Coffee cup“How are you doing? Really. How are you doing???” I still remember the day this happened about 7 years ago. I just stopped to buy a coffee at a friend’s coffee shop and was caught off guard by their question as I was paying for my coffee. I knew by the tone of the question, and by the fact that there wasn’t anyone else around, that they really wanted to know. Little did they know that I had just come from the hospital because my wife and I had just gone through our third miscarriage and no one else knew yet. I was trying to carry it on my own, but suddenly I felt that my friend actually cared about how I was doing and wasn’t just expecting the cordial “Fine. How are you?” response. It was such a powerful moment of vulnerability, brokenness, and pain encountering safety, compassion, and prayer. I can’t fully convey with words what those few minutes meant to me. I realize that many pivotal moments in my walk with God have come about because people have taken the time to ask me “How are you doing? Really…”

When was the last time someone asked you how you were really doing? Spiritually? Emotionally? Relationally? As pastors and leaders we can sometimes find ourselves so focused on counseling and encouraging others in their spiritual journey that our own lives fall into spiritual ruts. Sometimes all it takes to help us along is someone willing to ask that simple question. Who do you have in your life who is asking you that question? I love how as a family of ministers and ministries we do have people around us who are willing to have those conversations! We all need people in our lives to help encourage us along the way when we get stuck. Maybe they’re encouraging us by helping us find a new perspective, like what Daryl Merrill wrote on his blog last week. Or maybe it’s by helping us find “True North” in our lives like Tom Oestreich wrote on his blog the other day.

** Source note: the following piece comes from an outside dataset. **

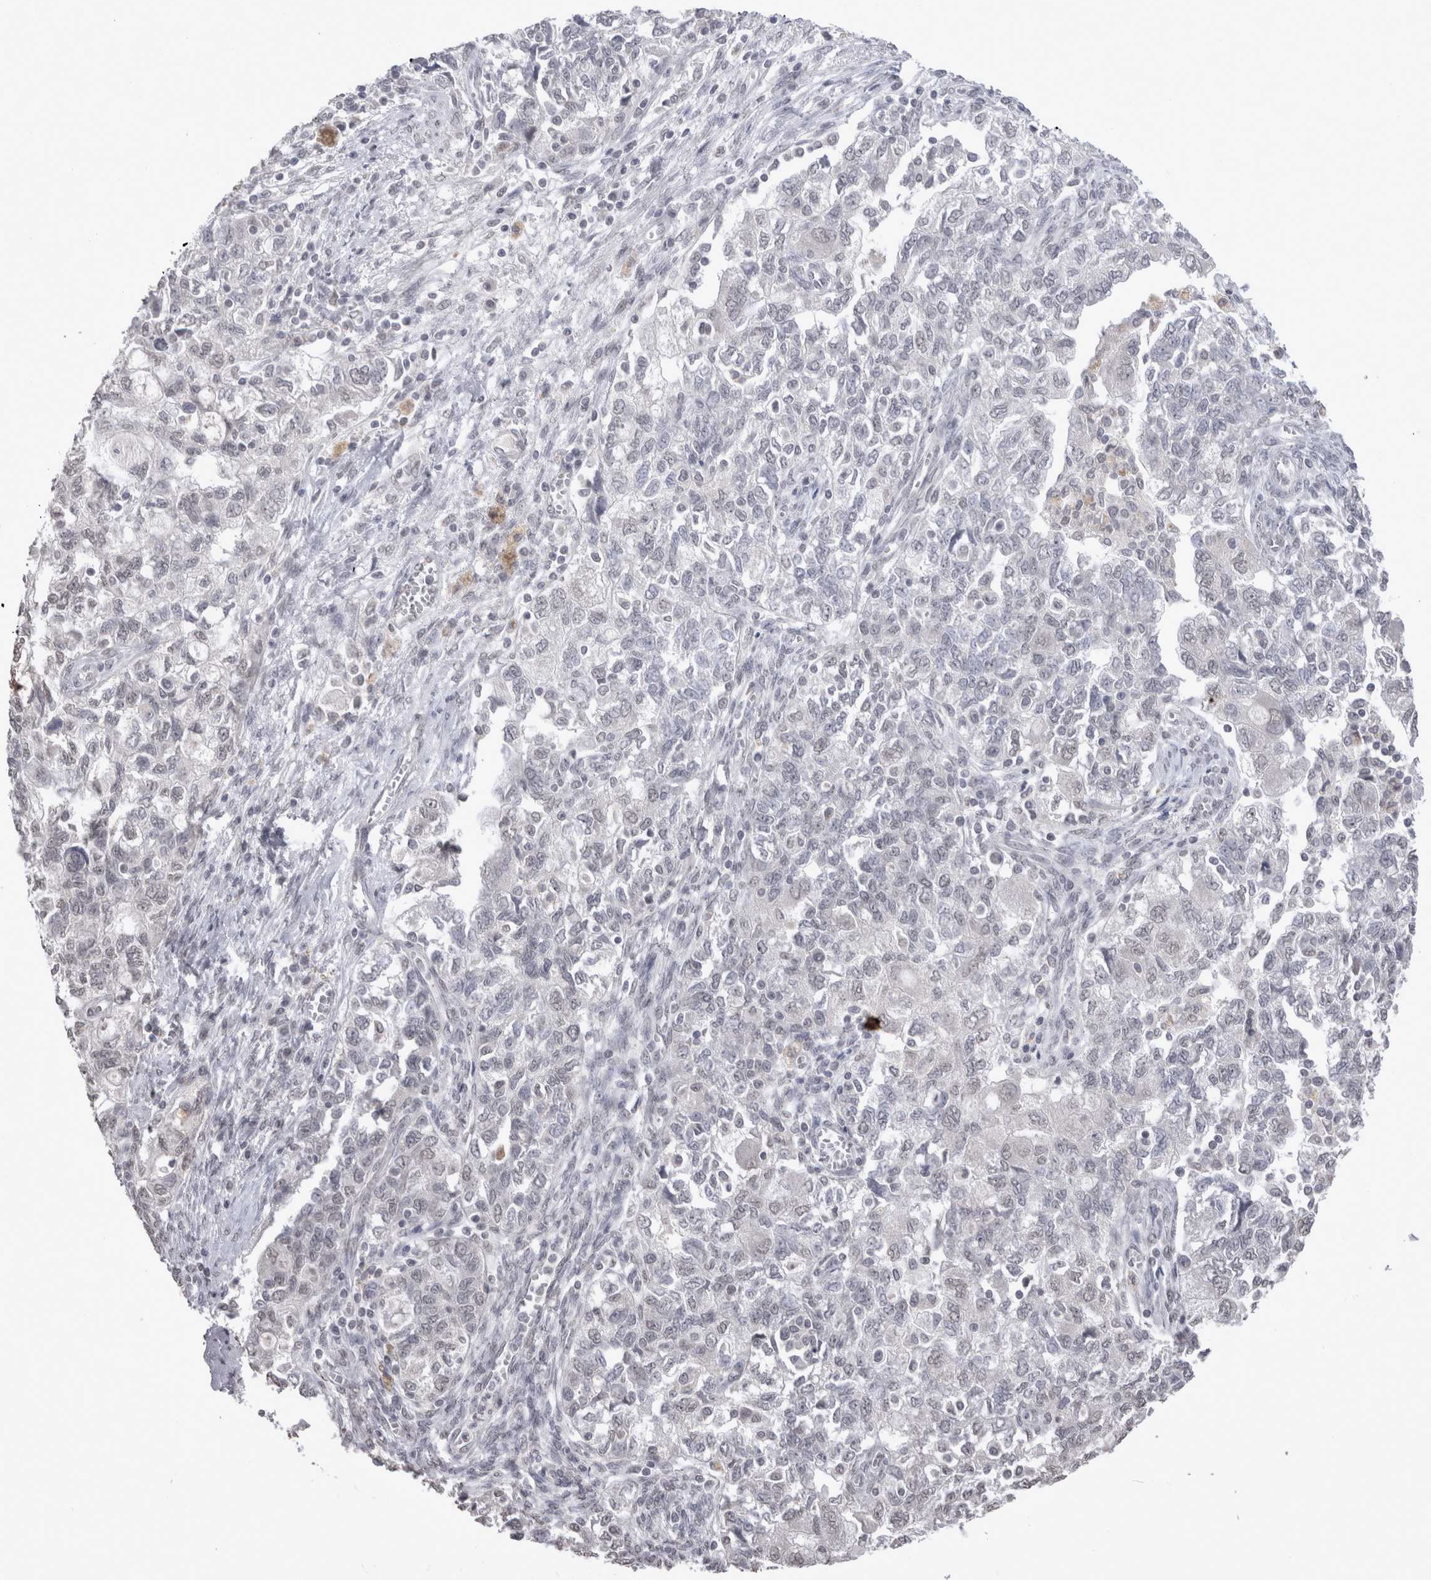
{"staining": {"intensity": "negative", "quantity": "none", "location": "none"}, "tissue": "ovarian cancer", "cell_type": "Tumor cells", "image_type": "cancer", "snomed": [{"axis": "morphology", "description": "Carcinoma, NOS"}, {"axis": "morphology", "description": "Cystadenocarcinoma, serous, NOS"}, {"axis": "topography", "description": "Ovary"}], "caption": "The immunohistochemistry image has no significant expression in tumor cells of ovarian cancer tissue.", "gene": "DDX4", "patient": {"sex": "female", "age": 69}}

Or maybe it’s by sharing and praying with each other at a regional leadership connection or by calling us regularly or praying for us.

There are many different ways that we can help each other on our spiritual journeys as ministers, but ultimately it comes down to being willing to share our lives with those in ministry around us when they do ask and by asking others how they are doing in their lives and ministries. I encourage you to connect with other ministers and elders near you to continue to find ways to “spur each other on to love and good deeds.”